#### Required work:
Of the lines below, write out exactly those from the line with "X27237500Y-37487500D03*" through the line with "X28737500Y-31612500D03*", both included, and skip the rest.

Circuit design data:
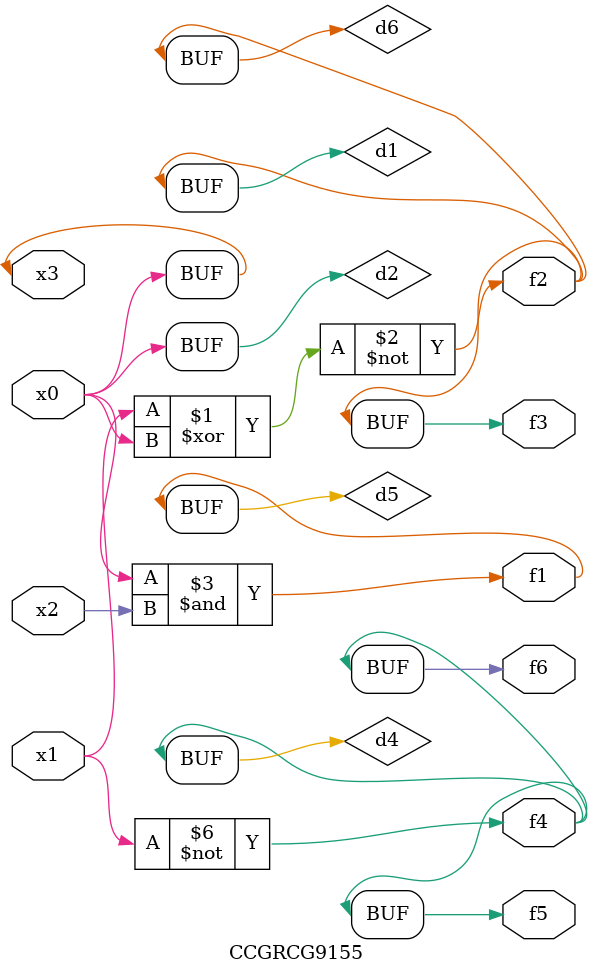
<source format=v>
module CCGRCG9155(
	input x0, x1, x2, x3,
	output f1, f2, f3, f4, f5, f6
);

	wire d1, d2, d3, d4, d5, d6;

	xnor (d1, x1, x3);
	buf (d2, x0, x3);
	nand (d3, x0, x2);
	not (d4, x1);
	nand (d5, d3);
	or (d6, d1);
	assign f1 = d5;
	assign f2 = d6;
	assign f3 = d6;
	assign f4 = d4;
	assign f5 = d4;
	assign f6 = d4;
endmodule

</source>
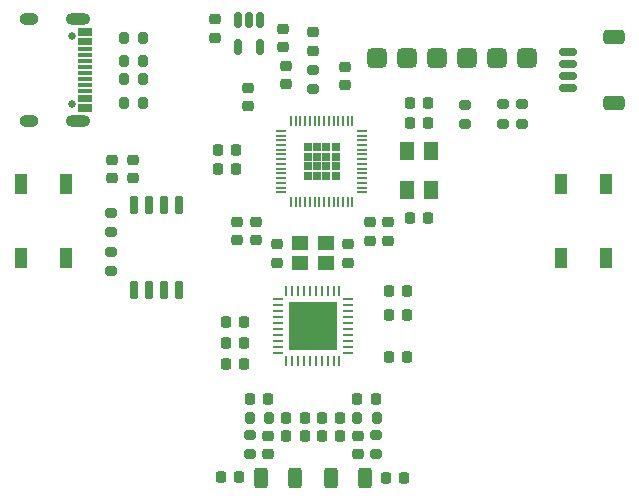
<source format=gts>
G04 #@! TF.GenerationSoftware,KiCad,Pcbnew,7.0.1-0*
G04 #@! TF.CreationDate,2023-05-11T23:17:20+02:00*
G04 #@! TF.ProjectId,nfc_reader,6e66635f-7265-4616-9465-722e6b696361,1.0*
G04 #@! TF.SameCoordinates,PX354a940PY3072580*
G04 #@! TF.FileFunction,Soldermask,Top*
G04 #@! TF.FilePolarity,Negative*
%FSLAX46Y46*%
G04 Gerber Fmt 4.6, Leading zero omitted, Abs format (unit mm)*
G04 Created by KiCad (PCBNEW 7.0.1-0) date 2023-05-11 23:17:20*
%MOMM*%
%LPD*%
G01*
G04 APERTURE LIST*
G04 Aperture macros list*
%AMRoundRect*
0 Rectangle with rounded corners*
0 $1 Rounding radius*
0 $2 $3 $4 $5 $6 $7 $8 $9 X,Y pos of 4 corners*
0 Add a 4 corners polygon primitive as box body*
4,1,4,$2,$3,$4,$5,$6,$7,$8,$9,$2,$3,0*
0 Add four circle primitives for the rounded corners*
1,1,$1+$1,$2,$3*
1,1,$1+$1,$4,$5*
1,1,$1+$1,$6,$7*
1,1,$1+$1,$8,$9*
0 Add four rect primitives between the rounded corners*
20,1,$1+$1,$2,$3,$4,$5,0*
20,1,$1+$1,$4,$5,$6,$7,0*
20,1,$1+$1,$6,$7,$8,$9,0*
20,1,$1+$1,$8,$9,$2,$3,0*%
G04 Aperture macros list end*
%ADD10RoundRect,0.200000X0.275000X-0.200000X0.275000X0.200000X-0.275000X0.200000X-0.275000X-0.200000X0*%
%ADD11R,1.400000X1.200000*%
%ADD12RoundRect,0.218750X0.218750X0.256250X-0.218750X0.256250X-0.218750X-0.256250X0.218750X-0.256250X0*%
%ADD13RoundRect,0.225000X0.250000X-0.225000X0.250000X0.225000X-0.250000X0.225000X-0.250000X-0.225000X0*%
%ADD14RoundRect,0.225000X0.225000X0.250000X-0.225000X0.250000X-0.225000X-0.250000X0.225000X-0.250000X0*%
%ADD15RoundRect,0.225000X-0.250000X0.225000X-0.250000X-0.225000X0.250000X-0.225000X0.250000X0.225000X0*%
%ADD16RoundRect,0.200000X0.200000X0.275000X-0.200000X0.275000X-0.200000X-0.275000X0.200000X-0.275000X0*%
%ADD17RoundRect,0.250000X0.312500X0.625000X-0.312500X0.625000X-0.312500X-0.625000X0.312500X-0.625000X0*%
%ADD18RoundRect,0.425000X0.425000X-0.425000X0.425000X0.425000X-0.425000X0.425000X-0.425000X-0.425000X0*%
%ADD19RoundRect,0.225000X-0.225000X-0.250000X0.225000X-0.250000X0.225000X0.250000X-0.225000X0.250000X0*%
%ADD20R,1.300000X1.600000*%
%ADD21RoundRect,0.150000X0.625000X-0.150000X0.625000X0.150000X-0.625000X0.150000X-0.625000X-0.150000X0*%
%ADD22RoundRect,0.250000X0.650000X-0.350000X0.650000X0.350000X-0.650000X0.350000X-0.650000X-0.350000X0*%
%ADD23C,0.650000*%
%ADD24R,1.150000X0.300000*%
%ADD25O,2.100000X1.000000*%
%ADD26O,1.600000X1.000000*%
%ADD27RoundRect,0.200000X-0.200000X-0.275000X0.200000X-0.275000X0.200000X0.275000X-0.200000X0.275000X0*%
%ADD28R,1.000000X1.700000*%
%ADD29RoundRect,0.200000X-0.275000X0.200000X-0.275000X-0.200000X0.275000X-0.200000X0.275000X0.200000X0*%
%ADD30RoundRect,0.218750X-0.256250X0.218750X-0.256250X-0.218750X0.256250X-0.218750X0.256250X0.218750X0*%
%ADD31O,0.200000X0.875000*%
%ADD32O,0.875000X0.200000*%
%ADD33R,0.800000X0.800000*%
%ADD34RoundRect,0.150000X-0.150000X0.512500X-0.150000X-0.512500X0.150000X-0.512500X0.150000X0.512500X0*%
%ADD35RoundRect,0.062500X-0.375000X-0.062500X0.375000X-0.062500X0.375000X0.062500X-0.375000X0.062500X0*%
%ADD36RoundRect,0.062500X-0.062500X-0.375000X0.062500X-0.375000X0.062500X0.375000X-0.062500X0.375000X0*%
%ADD37R,4.100000X4.100000*%
%ADD38RoundRect,0.150000X0.150000X-0.650000X0.150000X0.650000X-0.150000X0.650000X-0.150000X-0.650000X0*%
%ADD39RoundRect,0.218750X-0.218750X-0.256250X0.218750X-0.256250X0.218750X0.256250X-0.218750X0.256250X0*%
%ADD40RoundRect,0.250000X-0.312500X-0.625000X0.312500X-0.625000X0.312500X0.625000X-0.312500X0.625000X0*%
G04 APERTURE END LIST*
D10*
G04 #@! TO.C,R2*
X44687500Y-17425000D03*
X44687500Y-15775000D03*
G04 #@! TD*
D11*
G04 #@! TO.C,Y2*
X28087500Y-27550000D03*
X25887500Y-27550000D03*
X25887500Y-29250000D03*
X28087500Y-29250000D03*
G04 #@! TD*
D12*
G04 #@! TO.C,L2*
X26300000Y-42300000D03*
X24725000Y-42300000D03*
G04 #@! TD*
D13*
G04 #@! TO.C,C10*
X29687500Y-14150000D03*
X29687500Y-12600000D03*
G04 #@! TD*
D14*
G04 #@! TO.C,C27*
X29287500Y-43850000D03*
X27737500Y-43850000D03*
G04 #@! TD*
D15*
G04 #@! TO.C,C8*
X22187500Y-25725000D03*
X22187500Y-27275000D03*
G04 #@! TD*
D13*
G04 #@! TO.C,C12*
X21487500Y-15950000D03*
X21487500Y-14400000D03*
G04 #@! TD*
D14*
G04 #@! TO.C,C14*
X20462500Y-21275000D03*
X18912500Y-21275000D03*
G04 #@! TD*
D13*
G04 #@! TO.C,C23*
X23987500Y-29175000D03*
X23987500Y-27625000D03*
G04 #@! TD*
D16*
G04 #@! TO.C,R3*
X32387500Y-42300000D03*
X30737500Y-42300000D03*
G04 #@! TD*
D15*
G04 #@! TO.C,C11*
X33387500Y-25775000D03*
X33387500Y-27325000D03*
G04 #@! TD*
D17*
G04 #@! TO.C,R15*
X31412500Y-47400000D03*
X28487500Y-47400000D03*
G04 #@! TD*
D13*
G04 #@! TO.C,C3*
X24487500Y-10950000D03*
X24487500Y-9400000D03*
G04 #@! TD*
D14*
G04 #@! TO.C,C28*
X26287500Y-43850000D03*
X24737500Y-43850000D03*
G04 #@! TD*
D18*
G04 #@! TO.C,J3*
X32427500Y-11850000D03*
X34967500Y-11850000D03*
X37507500Y-11850000D03*
X40047500Y-11850000D03*
X42587500Y-11850000D03*
X45127500Y-11850000D03*
G04 #@! TD*
D19*
G04 #@! TO.C,C29*
X33162500Y-47400000D03*
X34712500Y-47400000D03*
G04 #@! TD*
D15*
G04 #@! TO.C,C5*
X31787500Y-25775000D03*
X31787500Y-27325000D03*
G04 #@! TD*
D10*
G04 #@! TO.C,R1*
X43087500Y-17425000D03*
X43087500Y-15775000D03*
G04 #@! TD*
D20*
G04 #@! TO.C,Y1*
X34987500Y-19725000D03*
X34987500Y-23025000D03*
X36987500Y-23025000D03*
X36987500Y-19725000D03*
G04 #@! TD*
D15*
G04 #@! TO.C,C9*
X20587500Y-25725000D03*
X20587500Y-27275000D03*
G04 #@! TD*
D21*
G04 #@! TO.C,J2*
X48587500Y-14375000D03*
X48587500Y-13375000D03*
X48587500Y-12375000D03*
X48587500Y-11375000D03*
D22*
X52462500Y-15675000D03*
X52462500Y-10075000D03*
G04 #@! TD*
D14*
G04 #@! TO.C,C19*
X21162500Y-36000000D03*
X19612500Y-36000000D03*
G04 #@! TD*
D13*
G04 #@! TO.C,C17*
X9987500Y-22050000D03*
X9987500Y-20500000D03*
G04 #@! TD*
D16*
G04 #@! TO.C,R7*
X12612500Y-10175000D03*
X10962500Y-10175000D03*
G04 #@! TD*
G04 #@! TO.C,R8*
X12612500Y-15675000D03*
X10962500Y-15675000D03*
G04 #@! TD*
D14*
G04 #@! TO.C,C2*
X21162500Y-37750000D03*
X19612500Y-37750000D03*
G04 #@! TD*
D15*
G04 #@! TO.C,C31*
X30812500Y-43825000D03*
X30812500Y-45375000D03*
G04 #@! TD*
D14*
G04 #@! TO.C,C25*
X23212500Y-40750000D03*
X21662500Y-40750000D03*
G04 #@! TD*
D23*
G04 #@! TO.C,J1*
X6592500Y-9985000D03*
X6592500Y-15765000D03*
D24*
X7657500Y-9525000D03*
X7657500Y-10325000D03*
X7657500Y-11625000D03*
X7657500Y-12625000D03*
X7657500Y-13125000D03*
X7657500Y-14125000D03*
X7657500Y-15425000D03*
X7657500Y-16225000D03*
X7657500Y-15925000D03*
X7657500Y-15125000D03*
X7657500Y-14625000D03*
X7657500Y-13625000D03*
X7657500Y-12125000D03*
X7657500Y-11125000D03*
X7657500Y-10625000D03*
X7657500Y-9825000D03*
D25*
X7092500Y-8555000D03*
D26*
X2912500Y-8555000D03*
D25*
X7092500Y-17195000D03*
D26*
X2912500Y-17195000D03*
G04 #@! TD*
D27*
G04 #@! TO.C,R14*
X10962500Y-13675000D03*
X12612500Y-13675000D03*
G04 #@! TD*
D19*
G04 #@! TO.C,C13*
X35187501Y-15675000D03*
X36737501Y-15675000D03*
G04 #@! TD*
D28*
G04 #@! TO.C,SW7*
X2287500Y-28800000D03*
X2287500Y-22500000D03*
X6087500Y-28800000D03*
X6087500Y-22500000D03*
G04 #@! TD*
D29*
G04 #@! TO.C,R6*
X32362500Y-43775000D03*
X32362500Y-45425000D03*
G04 #@! TD*
G04 #@! TO.C,R11*
X9887500Y-24950000D03*
X9887500Y-26600000D03*
G04 #@! TD*
D30*
G04 #@! TO.C,D1*
X26987500Y-9662500D03*
X26987500Y-11237500D03*
G04 #@! TD*
D27*
G04 #@! TO.C,R13*
X10962500Y-12075000D03*
X12612500Y-12075000D03*
G04 #@! TD*
D14*
G04 #@! TO.C,C16*
X36762500Y-17375000D03*
X35212500Y-17375000D03*
G04 #@! TD*
D19*
G04 #@! TO.C,C21*
X33412500Y-33600000D03*
X34962500Y-33600000D03*
G04 #@! TD*
D31*
G04 #@! TO.C,U5*
X25137500Y-24062500D03*
X25537500Y-24062500D03*
X25937500Y-24062500D03*
X26337500Y-24062500D03*
X26737500Y-24062500D03*
X27137500Y-24062500D03*
X27537500Y-24062500D03*
X27937500Y-24062500D03*
X28337500Y-24062500D03*
X28737500Y-24062500D03*
X29137500Y-24062500D03*
X29537500Y-24062500D03*
X29937500Y-24062500D03*
X30337500Y-24062500D03*
D32*
X31175000Y-23225000D03*
X31175000Y-22825000D03*
X31175000Y-22425000D03*
X31175000Y-22025000D03*
X31175000Y-21625000D03*
X31175000Y-21225000D03*
X31175000Y-20825000D03*
X31175000Y-20425000D03*
X31175000Y-20025000D03*
X31175000Y-19625000D03*
X31175000Y-19225000D03*
X31175000Y-18825000D03*
X31175000Y-18425000D03*
X31175000Y-18025000D03*
D31*
X30337500Y-17187500D03*
X29937500Y-17187500D03*
X29537500Y-17187500D03*
X29137500Y-17187500D03*
X28737500Y-17187500D03*
X28337500Y-17187500D03*
X27937500Y-17187500D03*
X27537500Y-17187500D03*
X27137500Y-17187500D03*
X26737500Y-17187500D03*
X26337500Y-17187500D03*
X25937500Y-17187500D03*
X25537500Y-17187500D03*
X25137500Y-17187500D03*
D32*
X24300000Y-18025000D03*
X24300000Y-18425000D03*
X24300000Y-18825000D03*
X24300000Y-19225000D03*
X24300000Y-19625000D03*
X24300000Y-20025000D03*
X24300000Y-20425000D03*
X24300000Y-20825000D03*
X24300000Y-21225000D03*
X24300000Y-21625000D03*
X24300000Y-22025000D03*
X24300000Y-22425000D03*
X24300000Y-22825000D03*
X24300000Y-23225000D03*
D33*
X26537500Y-21825000D03*
X27337500Y-21825000D03*
X28137500Y-21825000D03*
X28937500Y-21825000D03*
X26537500Y-21025000D03*
X27337500Y-21025000D03*
X28137500Y-21025000D03*
X28937500Y-21025000D03*
X26537500Y-20225000D03*
X27337500Y-20225000D03*
X28137500Y-20225000D03*
X28937500Y-20225000D03*
X26537500Y-19425000D03*
X27337500Y-19425000D03*
X28137500Y-19425000D03*
X28937500Y-19425000D03*
G04 #@! TD*
D13*
G04 #@! TO.C,C18*
X11787500Y-22050000D03*
X11787500Y-20500000D03*
G04 #@! TD*
D28*
G04 #@! TO.C,SW6*
X51787500Y-22500000D03*
X51787500Y-28800000D03*
X47987500Y-22500000D03*
X47987500Y-28800000D03*
G04 #@! TD*
D34*
G04 #@! TO.C,U1*
X22537500Y-8637500D03*
X21587500Y-8637500D03*
X20637500Y-8637500D03*
X20637500Y-10912500D03*
X22537500Y-10912500D03*
G04 #@! TD*
D19*
G04 #@! TO.C,C30*
X19212500Y-47350000D03*
X20762500Y-47350000D03*
G04 #@! TD*
D35*
G04 #@! TO.C,U3*
X24050000Y-32300000D03*
X24050000Y-32800000D03*
X24050000Y-33300000D03*
X24050000Y-33800000D03*
X24050000Y-34300000D03*
X24050000Y-34800000D03*
X24050000Y-35300000D03*
X24050000Y-35800000D03*
X24050000Y-36300000D03*
X24050000Y-36800000D03*
D36*
X24737500Y-37487500D03*
X25237500Y-37487500D03*
X25737500Y-37487500D03*
X26237500Y-37487500D03*
X26737500Y-37487500D03*
X27237500Y-37487500D03*
X27737500Y-37487500D03*
X28237500Y-37487500D03*
X28737500Y-37487500D03*
X29237500Y-37487500D03*
D35*
X29925000Y-36800000D03*
X29925000Y-36300000D03*
X29925000Y-35800000D03*
X29925000Y-35300000D03*
X29925000Y-34800000D03*
X29925000Y-34300000D03*
X29925000Y-33800000D03*
X29925000Y-33300000D03*
X29925000Y-32800000D03*
X29925000Y-32300000D03*
D36*
X29237500Y-31612500D03*
X28737500Y-31612500D03*
X28237500Y-31612500D03*
X27737500Y-31612500D03*
X27237500Y-31612500D03*
X26737500Y-31612500D03*
X26237500Y-31612500D03*
X25737500Y-31612500D03*
X25237500Y-31612500D03*
X24737500Y-31612500D03*
D37*
X26987500Y-34550000D03*
G04 #@! TD*
D14*
G04 #@! TO.C,C6*
X20462500Y-19675000D03*
X18912500Y-19675000D03*
G04 #@! TD*
D13*
G04 #@! TO.C,C7*
X24687500Y-14075000D03*
X24687500Y-12525000D03*
G04 #@! TD*
D15*
G04 #@! TO.C,C24*
X29987500Y-27625000D03*
X29987500Y-29175000D03*
G04 #@! TD*
D19*
G04 #@! TO.C,C15*
X35212500Y-25375000D03*
X36762500Y-25375000D03*
G04 #@! TD*
D10*
G04 #@! TO.C,R9*
X9887500Y-29900000D03*
X9887500Y-28250000D03*
G04 #@! TD*
D29*
G04 #@! TO.C,R5*
X21662500Y-43775000D03*
X21662500Y-45425000D03*
G04 #@! TD*
D15*
G04 #@! TO.C,C32*
X23212500Y-43825000D03*
X23212500Y-45375000D03*
G04 #@! TD*
D16*
G04 #@! TO.C,R4*
X23287500Y-42300000D03*
X21637500Y-42300000D03*
G04 #@! TD*
D10*
G04 #@! TO.C,R10*
X39837500Y-17450000D03*
X39837500Y-15800000D03*
G04 #@! TD*
D38*
G04 #@! TO.C,U4*
X11832500Y-31475000D03*
X13102500Y-31475000D03*
X14372500Y-31475000D03*
X15642500Y-31475000D03*
X15642500Y-24275000D03*
X14372500Y-24275000D03*
X13102500Y-24275000D03*
X11832500Y-24275000D03*
G04 #@! TD*
D29*
G04 #@! TO.C,R12*
X26987500Y-12875000D03*
X26987500Y-14525000D03*
G04 #@! TD*
D19*
G04 #@! TO.C,C4*
X33412500Y-37200000D03*
X34962500Y-37200000D03*
G04 #@! TD*
D14*
G04 #@! TO.C,C22*
X21162500Y-34200000D03*
X19612500Y-34200000D03*
G04 #@! TD*
G04 #@! TO.C,C26*
X32312500Y-40750000D03*
X30762500Y-40750000D03*
G04 #@! TD*
D15*
G04 #@! TO.C,C1*
X18687500Y-8600000D03*
X18687500Y-10150000D03*
G04 #@! TD*
D39*
G04 #@! TO.C,L1*
X27725000Y-42300000D03*
X29300000Y-42300000D03*
G04 #@! TD*
D19*
G04 #@! TO.C,C20*
X33412500Y-31600000D03*
X34962500Y-31600000D03*
G04 #@! TD*
D40*
G04 #@! TO.C,R16*
X22562500Y-47400000D03*
X25487500Y-47400000D03*
G04 #@! TD*
M02*

</source>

#### Response for this exercise:
X27237500Y-37487500D03*
X27737500Y-37487500D03*
X28237500Y-37487500D03*
X28737500Y-37487500D03*
X29237500Y-37487500D03*
D35*
X29925000Y-36800000D03*
X29925000Y-36300000D03*
X29925000Y-35800000D03*
X29925000Y-35300000D03*
X29925000Y-34800000D03*
X29925000Y-34300000D03*
X29925000Y-33800000D03*
X29925000Y-33300000D03*
X29925000Y-32800000D03*
X29925000Y-32300000D03*
D36*
X29237500Y-31612500D03*
X28737500Y-31612500D03*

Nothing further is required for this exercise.